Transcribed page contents

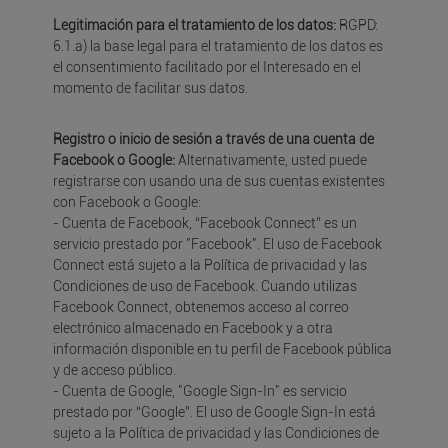
Legitimación para el tratamiento de los datos:
RGPD:
6.1.a) la base legal para el tratamiento de los datos es
el consentimiento facilitado por el Interesado en el
momento de facilitar sus datos.
Registro o inicio de sesión a través de una cuenta de
Facebook o Google:
Alternativamente, usted puede
registrarse con usando una de sus cuentas existentes
con Facebook o Google:
- Cuenta de Facebook, “Facebook Connect” es un
servicio prestado por "Facebook". El uso de Facebook
Connect está sujeto a la Política de privacidad y las
Condiciones de uso de Facebook. Cuando utilizas
Facebook Connect, obtenemos acceso al correo
electrónico almacenado en Facebook y a otra
información disponible en tu perfil de Facebook pública
y de acceso público.
- Cuenta de Google, "Google Sign-In" es servicio
prestado por “Google”. El uso de Google Sign-In está
sujeto a la Política de privacidad y las Condiciones de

# [AIM OF THE TASK]
Could you output all of the records exactly, without their pictures?

# [ANSWER SECTION]
Legitimación para el tratamiento de los datos:
RGPD:
6.1.a) la base legal para el tratamiento de los datos es
el consentimiento facilitado por el Interesado en el
momento de facilitar sus datos.
Registro o inicio de sesión a través de una cuenta de
Facebook o Google:
Alternativamente, usted puede
registrarse con usando una de sus cuentas existentes
con Facebook o Google:
- Cuenta de Facebook, “Facebook Connect” es un
servicio prestado por "Facebook". El uso de Facebook
Connect está sujeto a la Política de privacidad y las
Condiciones de uso de Facebook. Cuando utilizas
Facebook Connect, obtenemos acceso al correo
electrónico almacenado en Facebook y a otra
información disponible en tu perfil de Facebook pública
y de acceso público.
- Cuenta de Google, "Google Sign-In" es servicio
prestado por “Google”. El uso de Google Sign-In está
sujeto a la Política de privacidad y las Condiciones de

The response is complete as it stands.